• What needs to be done:
Exactly reproduce the lines from the top of the entries below through the line containing "Sea Trade-Maritime (2018).", with both ends included.
+++ Information provided
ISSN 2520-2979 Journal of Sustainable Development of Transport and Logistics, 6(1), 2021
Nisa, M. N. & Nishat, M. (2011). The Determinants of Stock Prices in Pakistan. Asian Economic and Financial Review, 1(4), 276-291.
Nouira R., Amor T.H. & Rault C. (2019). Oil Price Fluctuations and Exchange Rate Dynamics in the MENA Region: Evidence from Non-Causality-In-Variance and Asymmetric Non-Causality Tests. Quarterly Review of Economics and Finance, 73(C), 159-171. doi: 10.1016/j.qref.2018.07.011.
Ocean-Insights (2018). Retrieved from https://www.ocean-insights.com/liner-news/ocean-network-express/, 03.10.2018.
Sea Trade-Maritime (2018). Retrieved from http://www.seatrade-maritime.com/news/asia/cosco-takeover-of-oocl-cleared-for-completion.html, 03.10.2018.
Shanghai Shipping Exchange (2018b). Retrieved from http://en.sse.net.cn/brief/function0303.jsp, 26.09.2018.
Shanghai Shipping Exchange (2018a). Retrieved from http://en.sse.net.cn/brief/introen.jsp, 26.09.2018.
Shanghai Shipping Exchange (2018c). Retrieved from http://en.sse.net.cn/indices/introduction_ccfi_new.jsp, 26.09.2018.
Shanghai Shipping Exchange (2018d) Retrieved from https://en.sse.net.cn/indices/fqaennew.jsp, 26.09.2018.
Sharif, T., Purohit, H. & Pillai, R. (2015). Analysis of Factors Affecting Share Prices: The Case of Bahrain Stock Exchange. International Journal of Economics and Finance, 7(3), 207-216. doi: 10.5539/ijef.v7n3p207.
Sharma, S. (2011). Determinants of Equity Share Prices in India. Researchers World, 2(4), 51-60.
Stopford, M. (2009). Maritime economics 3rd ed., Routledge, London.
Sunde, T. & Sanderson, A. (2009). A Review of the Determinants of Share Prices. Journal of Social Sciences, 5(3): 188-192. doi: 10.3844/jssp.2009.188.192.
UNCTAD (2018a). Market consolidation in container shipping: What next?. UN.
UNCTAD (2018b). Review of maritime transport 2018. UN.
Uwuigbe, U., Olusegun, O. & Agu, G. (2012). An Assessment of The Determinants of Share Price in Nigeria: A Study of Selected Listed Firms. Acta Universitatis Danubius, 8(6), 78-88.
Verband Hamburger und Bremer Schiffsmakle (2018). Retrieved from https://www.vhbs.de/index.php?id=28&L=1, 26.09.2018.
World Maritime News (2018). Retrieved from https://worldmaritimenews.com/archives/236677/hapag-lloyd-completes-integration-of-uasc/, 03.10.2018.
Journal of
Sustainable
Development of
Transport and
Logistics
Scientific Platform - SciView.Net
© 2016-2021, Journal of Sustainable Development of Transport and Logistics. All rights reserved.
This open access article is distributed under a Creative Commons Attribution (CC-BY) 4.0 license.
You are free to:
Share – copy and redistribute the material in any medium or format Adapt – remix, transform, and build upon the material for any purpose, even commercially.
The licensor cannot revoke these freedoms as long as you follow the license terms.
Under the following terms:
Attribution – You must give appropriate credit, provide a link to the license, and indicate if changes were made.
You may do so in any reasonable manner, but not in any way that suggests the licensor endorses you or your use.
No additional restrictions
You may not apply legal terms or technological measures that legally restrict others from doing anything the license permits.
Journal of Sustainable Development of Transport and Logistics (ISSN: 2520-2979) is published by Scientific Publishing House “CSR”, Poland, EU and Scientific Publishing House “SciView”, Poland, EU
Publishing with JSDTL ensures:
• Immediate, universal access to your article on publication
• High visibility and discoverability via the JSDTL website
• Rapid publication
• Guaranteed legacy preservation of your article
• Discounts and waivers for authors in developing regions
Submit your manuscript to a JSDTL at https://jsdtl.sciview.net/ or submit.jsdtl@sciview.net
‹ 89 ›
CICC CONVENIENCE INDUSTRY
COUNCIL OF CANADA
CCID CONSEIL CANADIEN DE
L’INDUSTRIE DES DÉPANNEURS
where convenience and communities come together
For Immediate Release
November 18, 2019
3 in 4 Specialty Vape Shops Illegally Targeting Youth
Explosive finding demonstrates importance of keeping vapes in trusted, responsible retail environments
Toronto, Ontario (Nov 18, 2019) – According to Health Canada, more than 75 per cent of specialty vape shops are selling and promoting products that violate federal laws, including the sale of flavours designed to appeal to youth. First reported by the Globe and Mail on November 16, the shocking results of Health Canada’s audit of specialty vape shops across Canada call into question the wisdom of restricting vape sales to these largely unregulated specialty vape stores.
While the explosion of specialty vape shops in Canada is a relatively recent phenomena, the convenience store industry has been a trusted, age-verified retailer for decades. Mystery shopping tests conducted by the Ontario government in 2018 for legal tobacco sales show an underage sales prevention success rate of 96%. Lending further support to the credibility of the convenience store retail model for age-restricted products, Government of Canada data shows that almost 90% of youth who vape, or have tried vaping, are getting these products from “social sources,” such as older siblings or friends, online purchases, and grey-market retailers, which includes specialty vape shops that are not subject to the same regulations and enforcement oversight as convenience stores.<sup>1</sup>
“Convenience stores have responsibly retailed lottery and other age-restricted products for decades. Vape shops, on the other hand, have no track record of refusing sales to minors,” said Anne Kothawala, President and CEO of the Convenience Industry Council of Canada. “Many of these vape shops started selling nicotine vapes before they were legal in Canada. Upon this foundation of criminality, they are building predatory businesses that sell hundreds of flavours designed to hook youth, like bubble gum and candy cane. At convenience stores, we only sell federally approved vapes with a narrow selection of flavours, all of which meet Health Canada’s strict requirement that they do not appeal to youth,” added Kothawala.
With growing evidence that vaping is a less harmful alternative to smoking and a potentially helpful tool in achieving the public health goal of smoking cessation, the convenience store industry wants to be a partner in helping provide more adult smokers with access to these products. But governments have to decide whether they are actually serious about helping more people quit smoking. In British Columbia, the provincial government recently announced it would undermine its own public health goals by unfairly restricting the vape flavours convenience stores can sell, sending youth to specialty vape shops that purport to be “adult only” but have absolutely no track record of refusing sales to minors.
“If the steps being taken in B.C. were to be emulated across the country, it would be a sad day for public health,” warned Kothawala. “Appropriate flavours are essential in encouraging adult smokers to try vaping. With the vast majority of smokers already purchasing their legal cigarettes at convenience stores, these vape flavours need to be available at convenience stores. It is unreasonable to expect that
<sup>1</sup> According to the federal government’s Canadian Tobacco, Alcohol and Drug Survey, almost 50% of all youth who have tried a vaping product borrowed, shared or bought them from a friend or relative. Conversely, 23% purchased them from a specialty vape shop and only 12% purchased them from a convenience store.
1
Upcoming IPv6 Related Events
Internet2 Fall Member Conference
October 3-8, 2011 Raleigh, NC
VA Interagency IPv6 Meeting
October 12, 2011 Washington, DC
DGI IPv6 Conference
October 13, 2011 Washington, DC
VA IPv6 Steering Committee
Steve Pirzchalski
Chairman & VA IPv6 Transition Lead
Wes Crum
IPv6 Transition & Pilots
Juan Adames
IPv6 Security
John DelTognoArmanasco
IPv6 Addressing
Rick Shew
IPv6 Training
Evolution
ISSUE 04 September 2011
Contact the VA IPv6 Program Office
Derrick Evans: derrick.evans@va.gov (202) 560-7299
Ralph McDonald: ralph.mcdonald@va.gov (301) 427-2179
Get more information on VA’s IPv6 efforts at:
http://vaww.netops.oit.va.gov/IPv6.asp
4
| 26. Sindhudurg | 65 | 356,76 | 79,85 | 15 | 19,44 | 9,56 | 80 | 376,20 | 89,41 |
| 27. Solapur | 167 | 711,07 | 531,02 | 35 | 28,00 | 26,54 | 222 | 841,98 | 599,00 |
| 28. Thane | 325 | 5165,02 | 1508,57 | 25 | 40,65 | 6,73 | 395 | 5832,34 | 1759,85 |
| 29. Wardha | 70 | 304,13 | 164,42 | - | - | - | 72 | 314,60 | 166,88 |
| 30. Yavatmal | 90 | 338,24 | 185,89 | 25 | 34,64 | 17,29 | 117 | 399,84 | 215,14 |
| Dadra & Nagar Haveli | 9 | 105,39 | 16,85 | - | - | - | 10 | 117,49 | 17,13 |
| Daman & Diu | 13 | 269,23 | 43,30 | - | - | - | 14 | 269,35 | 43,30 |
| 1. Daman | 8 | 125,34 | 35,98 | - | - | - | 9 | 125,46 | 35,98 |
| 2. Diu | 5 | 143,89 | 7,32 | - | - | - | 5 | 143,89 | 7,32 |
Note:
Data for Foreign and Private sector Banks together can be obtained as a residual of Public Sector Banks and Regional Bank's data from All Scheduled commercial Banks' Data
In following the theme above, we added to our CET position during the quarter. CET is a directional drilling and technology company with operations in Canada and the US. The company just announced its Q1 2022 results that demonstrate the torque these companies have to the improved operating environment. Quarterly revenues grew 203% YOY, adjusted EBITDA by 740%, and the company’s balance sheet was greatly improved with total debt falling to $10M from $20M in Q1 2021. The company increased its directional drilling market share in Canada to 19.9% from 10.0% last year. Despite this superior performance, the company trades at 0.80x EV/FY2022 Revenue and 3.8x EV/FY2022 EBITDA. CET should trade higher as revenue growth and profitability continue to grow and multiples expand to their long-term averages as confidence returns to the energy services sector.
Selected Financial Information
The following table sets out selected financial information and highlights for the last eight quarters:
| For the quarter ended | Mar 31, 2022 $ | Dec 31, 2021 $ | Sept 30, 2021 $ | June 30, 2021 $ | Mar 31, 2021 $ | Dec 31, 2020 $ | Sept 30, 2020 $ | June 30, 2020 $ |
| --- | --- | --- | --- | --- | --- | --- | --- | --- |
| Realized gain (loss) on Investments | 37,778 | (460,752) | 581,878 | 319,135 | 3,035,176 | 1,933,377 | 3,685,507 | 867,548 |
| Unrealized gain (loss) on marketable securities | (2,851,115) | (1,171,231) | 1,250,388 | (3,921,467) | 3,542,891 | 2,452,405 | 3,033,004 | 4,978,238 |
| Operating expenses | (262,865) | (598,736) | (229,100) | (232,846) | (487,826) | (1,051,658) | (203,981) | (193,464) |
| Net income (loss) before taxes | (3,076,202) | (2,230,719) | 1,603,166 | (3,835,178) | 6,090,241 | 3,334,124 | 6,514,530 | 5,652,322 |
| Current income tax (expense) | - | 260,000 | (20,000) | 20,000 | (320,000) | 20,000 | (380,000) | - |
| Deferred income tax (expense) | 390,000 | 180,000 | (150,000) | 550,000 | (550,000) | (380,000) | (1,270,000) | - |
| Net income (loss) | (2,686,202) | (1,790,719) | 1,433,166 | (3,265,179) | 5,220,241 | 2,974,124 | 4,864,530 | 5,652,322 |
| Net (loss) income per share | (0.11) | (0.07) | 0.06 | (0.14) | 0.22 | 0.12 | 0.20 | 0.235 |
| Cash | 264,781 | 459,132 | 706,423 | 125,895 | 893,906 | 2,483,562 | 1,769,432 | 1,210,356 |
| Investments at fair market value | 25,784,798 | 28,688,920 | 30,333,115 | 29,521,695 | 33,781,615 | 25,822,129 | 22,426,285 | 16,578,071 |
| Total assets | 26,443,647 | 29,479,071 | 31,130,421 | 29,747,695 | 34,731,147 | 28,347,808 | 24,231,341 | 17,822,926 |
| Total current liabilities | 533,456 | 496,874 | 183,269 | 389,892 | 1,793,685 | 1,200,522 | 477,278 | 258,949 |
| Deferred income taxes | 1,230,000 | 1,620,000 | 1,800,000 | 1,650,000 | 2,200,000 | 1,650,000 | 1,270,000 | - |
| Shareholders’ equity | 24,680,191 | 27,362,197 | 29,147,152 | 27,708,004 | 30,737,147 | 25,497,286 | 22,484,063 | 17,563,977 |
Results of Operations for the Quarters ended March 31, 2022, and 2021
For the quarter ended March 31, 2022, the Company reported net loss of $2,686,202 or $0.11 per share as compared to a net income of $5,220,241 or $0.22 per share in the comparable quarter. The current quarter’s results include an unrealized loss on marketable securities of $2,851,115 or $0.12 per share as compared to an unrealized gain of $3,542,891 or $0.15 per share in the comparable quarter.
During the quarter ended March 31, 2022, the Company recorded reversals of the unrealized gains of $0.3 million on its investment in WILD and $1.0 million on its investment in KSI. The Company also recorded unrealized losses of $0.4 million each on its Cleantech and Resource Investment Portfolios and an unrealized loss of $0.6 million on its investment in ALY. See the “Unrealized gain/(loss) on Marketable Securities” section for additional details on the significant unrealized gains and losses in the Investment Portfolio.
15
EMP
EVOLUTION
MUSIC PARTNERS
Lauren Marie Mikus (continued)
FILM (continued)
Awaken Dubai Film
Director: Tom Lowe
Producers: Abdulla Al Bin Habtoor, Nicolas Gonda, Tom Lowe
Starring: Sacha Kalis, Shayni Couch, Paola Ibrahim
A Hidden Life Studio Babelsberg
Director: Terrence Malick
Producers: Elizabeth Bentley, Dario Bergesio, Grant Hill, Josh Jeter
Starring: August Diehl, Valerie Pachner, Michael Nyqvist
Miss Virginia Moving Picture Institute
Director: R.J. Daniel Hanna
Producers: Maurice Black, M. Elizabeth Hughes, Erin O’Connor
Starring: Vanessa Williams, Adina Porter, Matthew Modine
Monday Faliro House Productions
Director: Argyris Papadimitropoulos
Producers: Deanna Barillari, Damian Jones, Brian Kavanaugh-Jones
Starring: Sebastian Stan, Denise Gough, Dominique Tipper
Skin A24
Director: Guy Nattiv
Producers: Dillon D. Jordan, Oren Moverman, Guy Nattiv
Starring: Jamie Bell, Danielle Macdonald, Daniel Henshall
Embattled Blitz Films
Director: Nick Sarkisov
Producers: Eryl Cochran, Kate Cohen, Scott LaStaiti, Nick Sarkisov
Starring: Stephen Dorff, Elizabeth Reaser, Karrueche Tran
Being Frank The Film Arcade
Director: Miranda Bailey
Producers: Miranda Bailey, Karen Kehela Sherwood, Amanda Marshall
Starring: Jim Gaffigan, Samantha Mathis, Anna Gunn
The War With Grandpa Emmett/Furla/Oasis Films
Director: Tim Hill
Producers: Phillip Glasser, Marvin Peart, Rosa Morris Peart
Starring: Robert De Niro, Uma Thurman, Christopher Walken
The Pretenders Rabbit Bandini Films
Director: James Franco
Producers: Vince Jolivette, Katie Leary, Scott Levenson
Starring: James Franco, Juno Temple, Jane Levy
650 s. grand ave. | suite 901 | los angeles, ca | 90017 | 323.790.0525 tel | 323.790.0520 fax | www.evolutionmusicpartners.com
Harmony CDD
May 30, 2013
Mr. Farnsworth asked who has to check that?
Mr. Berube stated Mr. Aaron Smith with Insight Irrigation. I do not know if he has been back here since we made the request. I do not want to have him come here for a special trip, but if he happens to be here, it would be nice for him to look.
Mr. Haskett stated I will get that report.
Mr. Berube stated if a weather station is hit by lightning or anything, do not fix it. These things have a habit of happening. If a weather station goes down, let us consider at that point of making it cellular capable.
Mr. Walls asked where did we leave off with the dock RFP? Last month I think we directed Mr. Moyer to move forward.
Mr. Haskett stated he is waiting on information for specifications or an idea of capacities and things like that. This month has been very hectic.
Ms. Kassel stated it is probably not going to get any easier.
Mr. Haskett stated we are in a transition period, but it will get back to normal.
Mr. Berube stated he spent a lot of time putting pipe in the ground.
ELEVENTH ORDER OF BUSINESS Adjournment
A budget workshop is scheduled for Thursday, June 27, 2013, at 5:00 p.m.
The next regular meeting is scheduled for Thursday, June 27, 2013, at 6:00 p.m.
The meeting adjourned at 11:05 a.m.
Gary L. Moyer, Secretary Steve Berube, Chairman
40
++++++
• Answer to the exercise:
ISSN 2520-2979 Journal of Sustainable Development of Transport and Logistics, 6(1), 2021
Nisa, M. N. & Nishat, M. (2011). The Determinants of Stock Prices in Pakistan. Asian Economic and Financial Review, 1(4), 276-291.
Nouira R., Amor T.H. & Rault C. (2019). Oil Price Fluctuations and Exchange Rate Dynamics in the MENA Region: Evidence from Non-Causality-In-Variance and Asymmetric Non-Causality Tests. Quarterly Review of Economics and Finance, 73(C), 159-171. doi: 10.1016/j.qref.2018.07.011.
Ocean-Insights (2018). Retrieved from https://www.ocean-insights.com/liner-news/ocean-network-express/, 03.10.2018.
Sea Trade-Maritime (2018). Retrieved from http://www.seatrade-maritime.com/news/asia/cosco-takeover-of-oocl-cleared-for-completion.html, 03.10.2018.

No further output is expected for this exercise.